対象本文 =
# # # #
【健康コラム】女性のやせすぎの問題

日本人の女性のやせすぎは多い

メタボリックシンドロームや肥満の増加が国内においても問題となる一方で、「女性のやせ」の問題も社会的な問題となっています。
やせの基準はBMIが18.5未満であることですが、平成27年度国民健康・栄養調査の結果によると※1、女性のやせは平均11.1%です。特に問題となっているのが若い世代のやせ。下の図からも20代の女性のやせは20%以上もいることがわかります。もともと日本人は欧米諸国に比べてBMIが低い傾向にありますが、現在では肥満とやせの2極化が進んでいる現状です。

厚生労働省 平成27年度国民健康・栄養調査

なぜやせすぎはダメ?

日本人女性のやせが増加している背景には、日本の中で「やせ」=「美」という概念が広がっていることにあるかと思います。
やせは実は肥満と同様に健康のリスクは大きく、BMIが18.5未満のやせは特に注意が必要です。十分な栄養が摂れていないことで貧血、生理不順、骨粗鬆症、不妊などの危険性も高まるのです。さらに、国立がん研究センターによる大規模なコホート研究では※2、BMIが19未満の群のがんの発生率は、BMIが23~24.9の群と比較して有意に高いことも報告されています。

内臓脂肪にも注意を

また、一見やせていても運動をせず、少ない量で脂っこいものやスイーツだけを食べ続けている方は、中性脂肪値が高い可能性もあります。これは内臓脂肪の蓄積が一つに考えられ、このままの状態が続くと疾病に繋がりかねません。
# # # #
データ内容 =

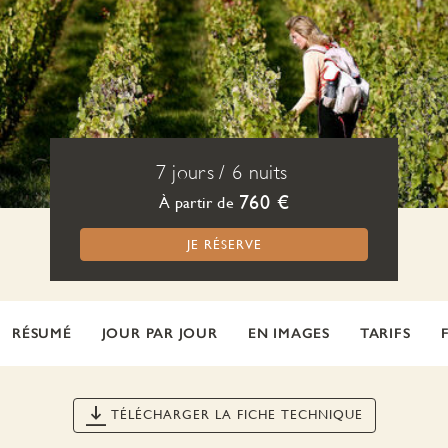
7 jours
/
6 nuits
760 €
À partir de
JE RÉSERVE
RÉSUMÉ
JOUR PAR JOUR
EN IMAGES
TARIFS
TÉLÉCHARGER LA FICHE TECHNIQUE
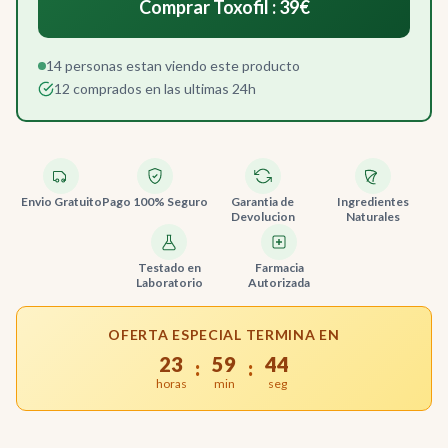
Comprar Toxofil : 39€
14 personas estan viendo este producto
12 comprados en las ultimas 24h
Envio Gratuito
Pago 100% Seguro
Garantia de
Ingredientes
Devolucion
Naturales
Testado en
Farmacia
Laboratorio
Autorizada
OFERTA ESPECIAL TERMINA EN
23
59
43
:
:
horas
min
seg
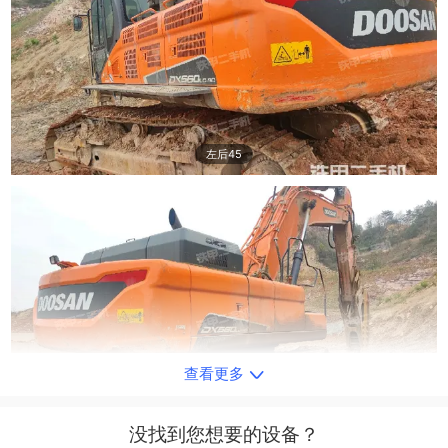
左后45
查看更多
右后45
没找到您想要的设备？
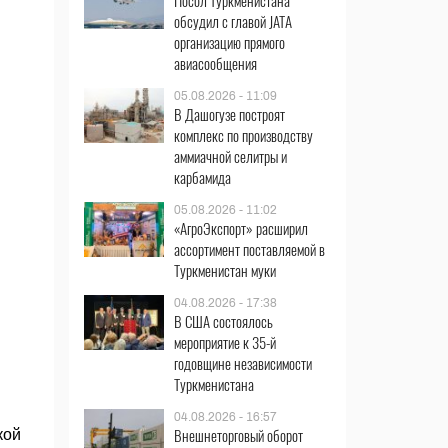
Посол Туркменистана
обсудил с главой JATA
организацию прямого
авиасообщения
05.08.2026 - 11:09
В Дашогузе построят
комплекс по производству
аммиачной селитры и
карбамида
05.08.2026 - 11:02
«АгроЭкспорт» расширил
ассортимент поставляемой в
Туркменистан муки
04.08.2026 - 17:38
В США состоялось
мероприятие к 35-й
годовщине независимости
Туркменистана
04.08.2026 - 16:57
Внешнеторговый оборот
кой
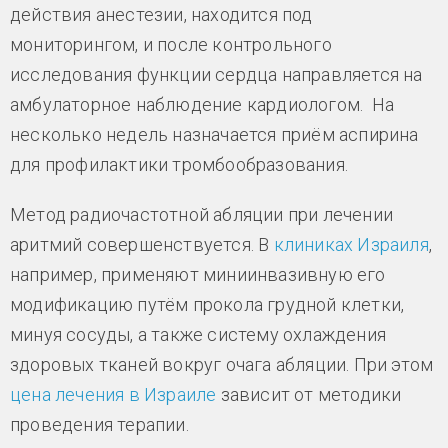
действия анестезии, находится под
мониторингом, и после контрольного
исследования функции сердца направляется на
амбулаторное наблюдение кардиологом. На
несколько недель назначается приём аспирина
для профилактики тромбообразования.
Метод радиочастотной абляции при лечении
аритмий совершенствуется. В
клиниках Израиля
,
например, применяют миниинвазивную его
модификацию путём прокола грудной клетки,
минуя сосуды, а также систему охлаждения
здоровых тканей вокруг очага абляции. При этом
цена лечения в Израиле
зависит от методики
проведения терапии.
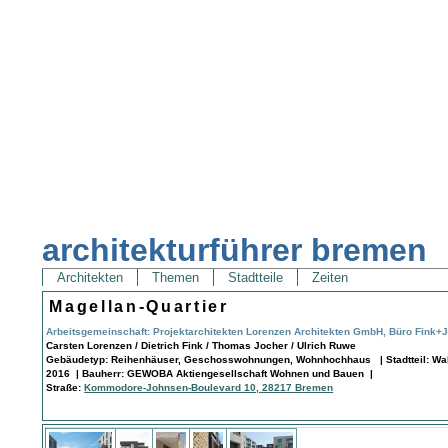
architekturführer bremen
Architekten
Themen
Stadtteile
Zeiten
Magellan-Quartier
Arbeitsgemeinschaft: Projektarchitekten Lorenzen Architekten GmbH, Büro Fink+J
Carsten Lorenzen / Dietrich Fink / Thomas Jocher / Ulrich Ruwe
Gebäudetyp: Reihenhäuser, Geschosswohnungen, Wohnhochhaus | Stadtteil: Wall
2016 | Bauherr: GEWOBA Aktiengesellschaft Wohnen und Bauen |
Straße:
Kommodore-Johnsen-Boulevard 10, 28217 Bremen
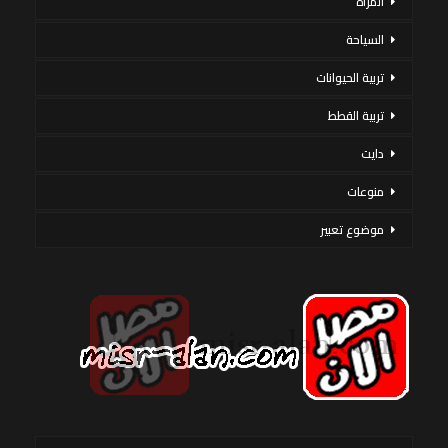
المرأة
السياحة
تربية الحيوانات
تربية القطط
دايت
منوعات
موضوع تعبير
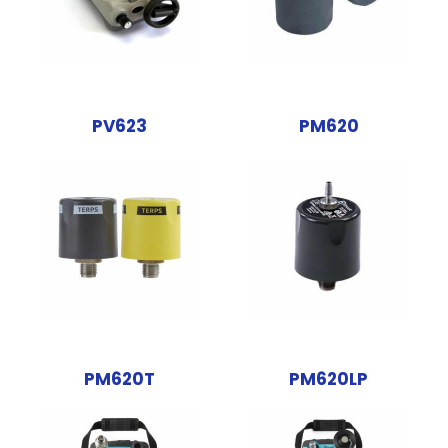
PV623
PM620
PM620T
PM620LP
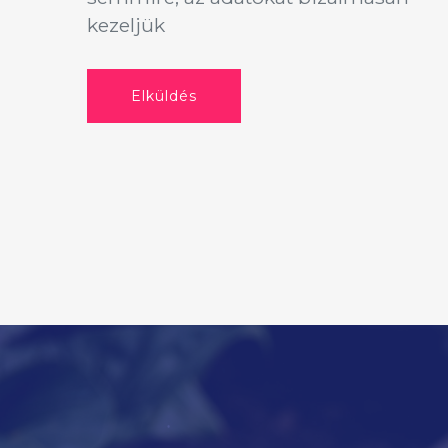
kezeljük
Elküldés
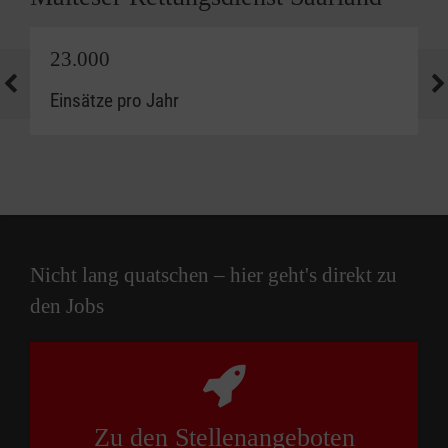
23.000
Einsätze pro Jahr
Nicht lang quatschen – hier geht's direkt zu
den Jobs
Zu den Stellenangeboten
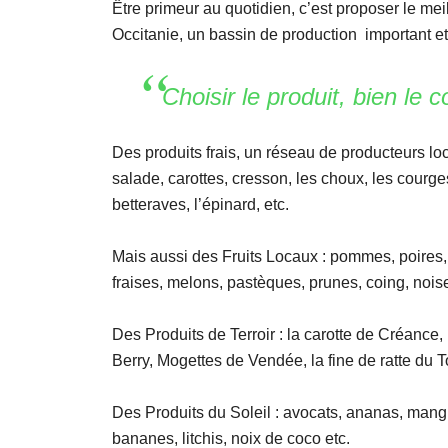
Être primeur au quotidien, c’est proposer le meil
Occitanie, un bassin de production important et
Choisir le produit, bien le 
Des produits frais, un réseau de
producteurs lo
salade, carottes, cresson, les choux, les courge
betteraves, l’épinard, etc.
Mais aussi des Fruits Locaux
: pommes, poires, 
fraises, melons, pastèques, prunes, coing, noise
Des Produits de Terroir
: la carotte de Créance,
Berry, Mogettes de Vendée, la fine de ratte du T
Des Produits du Soleil
: avocats, ananas, mangu
bananes, litchis, noix de coco etc.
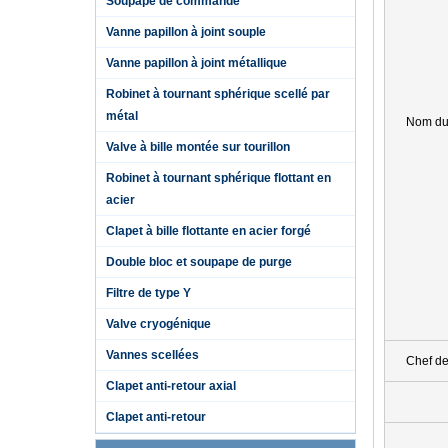
Soupape de commande
Vanne papillon à joint souple
Vanne papillon à joint métallique
Robinet à tournant sphérique scellé par
métal
Nom du 
Valve à bille montée sur tourillon
Robinet à tournant sphérique flottant en
acier
Clapet à bille flottante en acier forgé
Double bloc et soupape de purge
Filtre de type Y
Valve cryogénique
Vannes scellées
Chef de
Clapet anti-retour axial
Clapet anti-retour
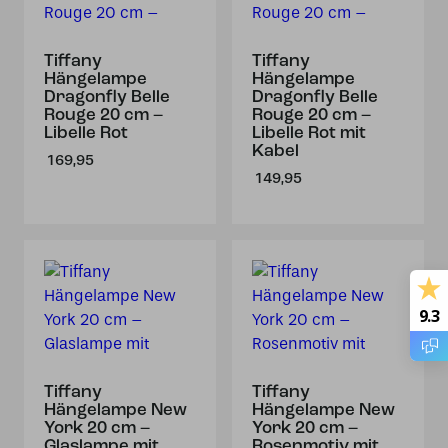
Tiffany
Tiffany
Hängelampe
Hängelampe
Dragonfly Belle
Dragonfly Belle
Rouge 20 cm –
Rouge 20 cm –
Libelle Rot
Libelle Rot mit
Kabel
169,95
149,95
9.3
Tiffany
Tiffany
Hängelampe New
Hängelampe New
York 20 cm –
York 20 cm –
Glaslampe mit
Rosenmotiv mit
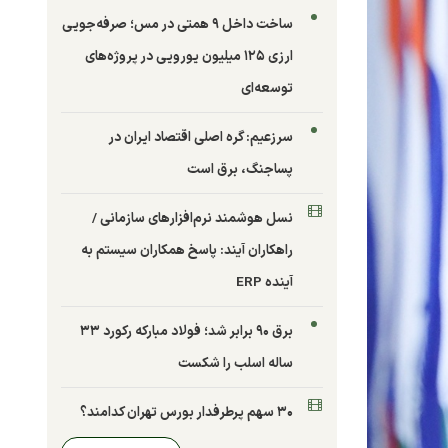
ساخت داخل ۹ همتی در مس؛ صرفه‌جویی
ارزی ۱۲۵ میلیون یورویی در پروژه‌های
توسعه‌ای
سرزعیم: گره اصلی اقتصاد ایران در
پساجنگ، برق است
نسل هوشمند نرم‌افزارهای سازمانی /
راهکاران آیند: پاسخ همکاران سیستم به
آینده ERP
برق ۹۰ برابر شد؛ فولاد مبارکه رکورد ۳۳
ساله اسلب را شکست
۳۰ سهم پرطرفدار بورس تهران کدامند؟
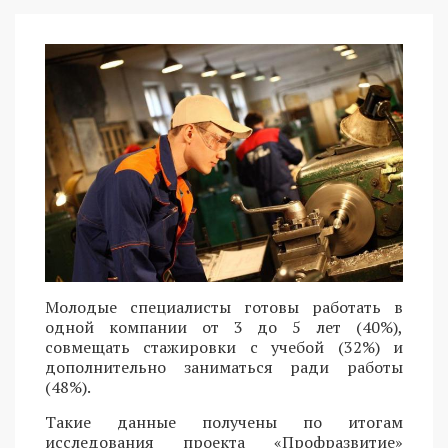
Молодые специалисты готовы работать в
одной компании от 3 до 5 лет (40%),
совмещать стажировки с учебой (32%) и
дополнительно заниматься ради работы
(48%).
Такие данные получены по итогам
исследования проекта «Профразвитие»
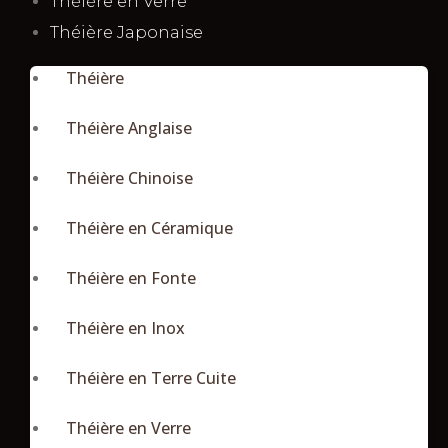
Théière en Verre
Théière Japonaise
Théière
Théière Anglaise
Théière Chinoise
Théière en Céramique
Théière en Fonte
Théière en Inox
Théière en Terre Cuite
Théière en Verre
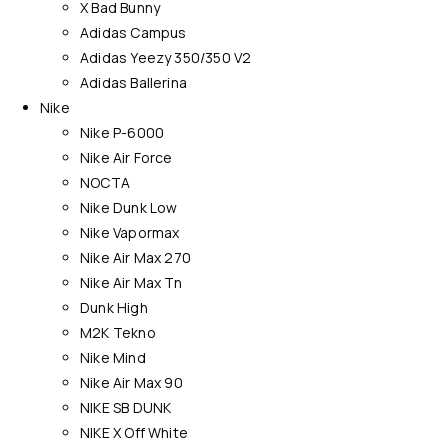
X Bad Bunny
Adidas Campus
Adidas Yeezy 350/350 V2
Adidas Ballerina
Nike
Nike P-6000
Nike Air Force
NOCTA
Nike Dunk Low
Nike Vapormax
Nike Air Max 270
Nike Air Max Tn
Dunk High
M2K Tekno
Nike Mind
Nike Air Max 90
NIKE SB DUNK
NIKE X Off White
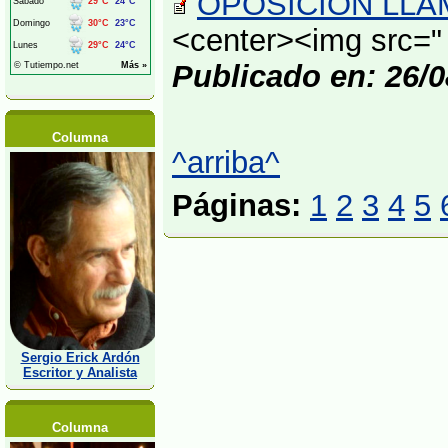
OPOSICIÓN LLAM
<center><img src="
Publicado en: 26/0
Columna
^arriba^
Páginas:
1
2
3
4
5
Sergio Erick Ardón
Escritor y Analista
Columna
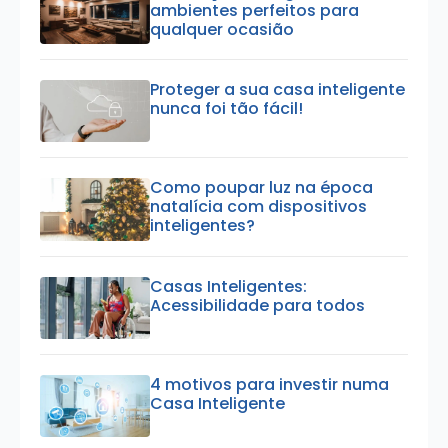
ambientes perfeitos para
qualquer ocasião
Proteger a sua casa inteligente
nunca foi tão fácil!
Como poupar luz na época
natalícia com dispositivos
inteligentes?
Casas Inteligentes:
Acessibilidade para todos
4 motivos para investir numa
Casa Inteligente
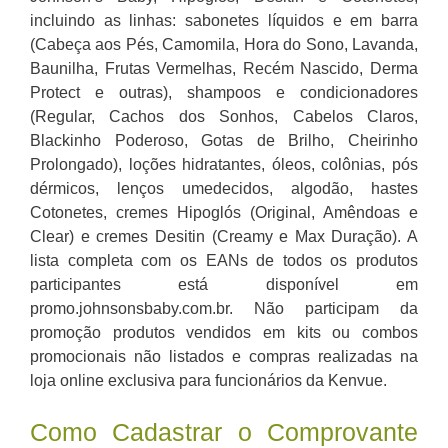
incluindo as linhas: sabonetes líquidos e em barra
(Cabeça aos Pés, Camomila, Hora do Sono, Lavanda,
Baunilha, Frutas Vermelhas, Recém Nascido, Derma
Protect e outras), shampoos e condicionadores
(Regular, Cachos dos Sonhos, Cabelos Claros,
Blackinho Poderoso, Gotas de Brilho, Cheirinho
Prolongado), loções hidratantes, óleos, colônias, pós
dérmicos, lenços umedecidos, algodão, hastes
Cotonetes, cremes Hipoglós (Original, Amêndoas e
Clear) e cremes Desitin (Creamy e Max Duração). A
lista completa com os EANs de todos os produtos
participantes está disponível em
promo.johnsonsbaby.com.br. Não participam da
promoção produtos vendidos em kits ou combos
promocionais não listados e compras realizadas na
loja online exclusiva para funcionários da Kenvue.
Como Cadastrar o Comprovante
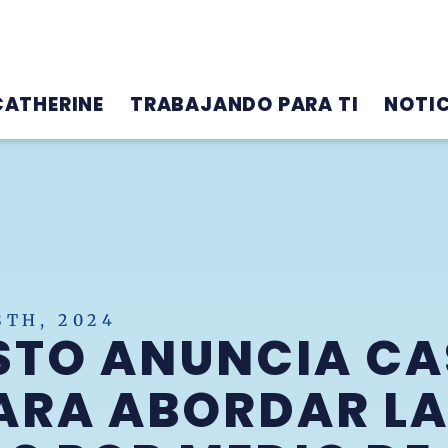
CATHERINE
TRABAJANDO PARA TI
NOTIC
TH, 2024
TO ANUNCIA CAS
ARA ABORDAR LA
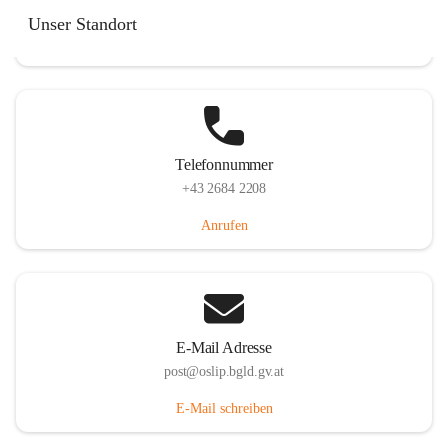
Hauptstraße 7, 7064 Oslip, AUT
Unser Standort
Auf Karte ansehen
Telefonnummer
+43 2684 2208
Anrufen
E-Mail Adresse
post@oslip.bgld.gv.at
E-Mail schreiben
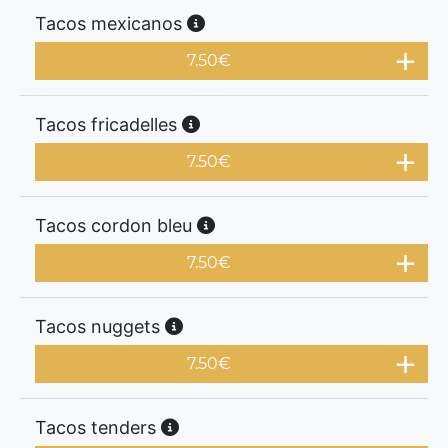
Tacos mexicanos
7.50
€
Tacos fricadelles
7.50
€
Tacos cordon bleu
7.50
€
Tacos nuggets
7.50
€
Tacos tenders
# # # #
課題 1 =
女性のやせすぎに関する本文について、次の問いに答えてください。
(a) 平成27年度国民健康・栄養調査の結果によると、女性のやせは平均何%ですか。
(b) 十分な栄養が摂れていないことで危険性が高まるものとして、何が挙げられていますか。
(c) 国立がん研究センターの研究で、がんの発生率が有意に高いと報告されたのは、BMIがいくつ未満の群ですか。
課題 2 = 女性のやせすぎに関する本文を、最後の文の後から書き継いでください。
データは本文とは別の出典から取られたものです。

解答欄 1 =
(a) 11.1%
(b) 貧血、生理不順、骨粗鬆症、不妊
(c) 19未満

解答欄 2 =
最近では女性の中でもやせすぎではなく、筋肉がしっかりついたモデルの活躍も注目されてきています。やせ=美ではなく、健康体=美であることを広めていきたいものです。

※1 厚生労働省 平成27年度国民健康・栄養調査
※2 Inoue M et al,. Impact of body mass index on the risk of total cancer incidence and mortality among middle-aged Japanese: data from a large-scale population-based cohort study–the JPHC study. Cancer Causes Control. 2004;15(7):671-680.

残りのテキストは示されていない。